Right. Now the US government has made the provision of health insurance as part of the remuneration package compulsory. And, furthermore, they have prescribed that the health insurance policies must include cover for (among many other things) contraception.
(Assuming a Catholic agency complies wit this obligation) the position of an employee of the agency who uses contraception has now changed; he has a choice that he didn’t have before. He can continue to pay for the contraception out of his monetary remuneration, as he has been doing up to know, or he can claim for it on his health insurance policy.
Now, foreseeably he will claim on his health insurance policy, since from his point of view this is financially the better deal. But it doesn’t seem to me that the moral position of the bishops has changed much. Up to know they gave him cash, which he could apply to get contraceptives. Now they have to give him cash, plus an insurance policy, and he can apply either of them (or, if he wishes, both) to get contraceptives.
The bottom line, it seems to me, is that US law requires employers to remunerate their employees with something that they can exchange for contraceptives. It doesn’t seem to me to matter, morally speaking, whether that something is cash, or insurance cover.
Thus, if the Government of the United States simply provided a health insurance scheme that all American citizens could buy into, and if they required all employers to increase their wages to their employees by a sufficient amount so that their employees had the option of purchasing this health cover, the Catholic employers could not regard themselves as responsible for the benefits of the health cover purchased. The same would be the case if the Government of the US provided a free health care package for all Americans paid for with American taxes. The problem is that the scheme requires the employers to provide the Health Insurance benefits directly.

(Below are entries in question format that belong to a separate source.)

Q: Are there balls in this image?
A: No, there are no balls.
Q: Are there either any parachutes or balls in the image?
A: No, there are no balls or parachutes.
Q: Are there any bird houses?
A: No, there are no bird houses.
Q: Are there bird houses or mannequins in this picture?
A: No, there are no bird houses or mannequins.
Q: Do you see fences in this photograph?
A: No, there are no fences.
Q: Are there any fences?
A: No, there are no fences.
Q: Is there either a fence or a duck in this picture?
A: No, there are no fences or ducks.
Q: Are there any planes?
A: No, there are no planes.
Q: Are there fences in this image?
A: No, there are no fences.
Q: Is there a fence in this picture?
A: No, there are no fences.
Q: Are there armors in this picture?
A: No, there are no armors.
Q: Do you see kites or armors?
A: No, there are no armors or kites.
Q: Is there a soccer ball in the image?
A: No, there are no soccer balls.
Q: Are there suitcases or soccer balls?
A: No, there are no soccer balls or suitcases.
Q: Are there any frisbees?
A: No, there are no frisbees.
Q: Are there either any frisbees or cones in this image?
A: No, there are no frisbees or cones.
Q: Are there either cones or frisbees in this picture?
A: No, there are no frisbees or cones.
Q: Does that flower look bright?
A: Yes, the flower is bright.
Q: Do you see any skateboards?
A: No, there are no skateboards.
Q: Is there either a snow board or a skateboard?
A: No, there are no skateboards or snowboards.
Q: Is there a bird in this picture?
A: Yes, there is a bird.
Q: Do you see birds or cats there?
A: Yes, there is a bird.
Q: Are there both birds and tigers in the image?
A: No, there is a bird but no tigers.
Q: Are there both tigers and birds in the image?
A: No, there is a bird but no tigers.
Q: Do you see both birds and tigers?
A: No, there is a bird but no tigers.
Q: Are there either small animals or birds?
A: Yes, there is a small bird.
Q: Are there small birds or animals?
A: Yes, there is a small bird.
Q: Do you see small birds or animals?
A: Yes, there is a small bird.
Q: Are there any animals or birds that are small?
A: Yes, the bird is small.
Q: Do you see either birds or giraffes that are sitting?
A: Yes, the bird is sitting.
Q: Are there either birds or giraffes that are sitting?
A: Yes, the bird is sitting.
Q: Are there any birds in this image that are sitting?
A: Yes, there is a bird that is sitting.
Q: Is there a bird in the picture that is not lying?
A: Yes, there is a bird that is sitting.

I think not. The employer isn’t paying for the contraceptives; the insurer is. This isn’t just a finicky point; it’s true that the payment comes out of a fund into which the employer’s premium payment has gone. But insurers don’t “ring-fence” the premium payments from employer A to provide benefits for the workers of employer A. Employer A’s health insurance premiums go into a vast pool along with the premiums of many other employers, and that pool pays insured medical expenses for the workers of all of them. So even if Employer A buys a policy for his workers which doesn’t include cover for a particular expense, Employer A’s premiums go into a pool which does pay that very expense for the workers of other employers who have purchased the policy. Catholic employers’ insurance premiums have been helping to pay for contraception for years in the US; just not contraception for their own employees.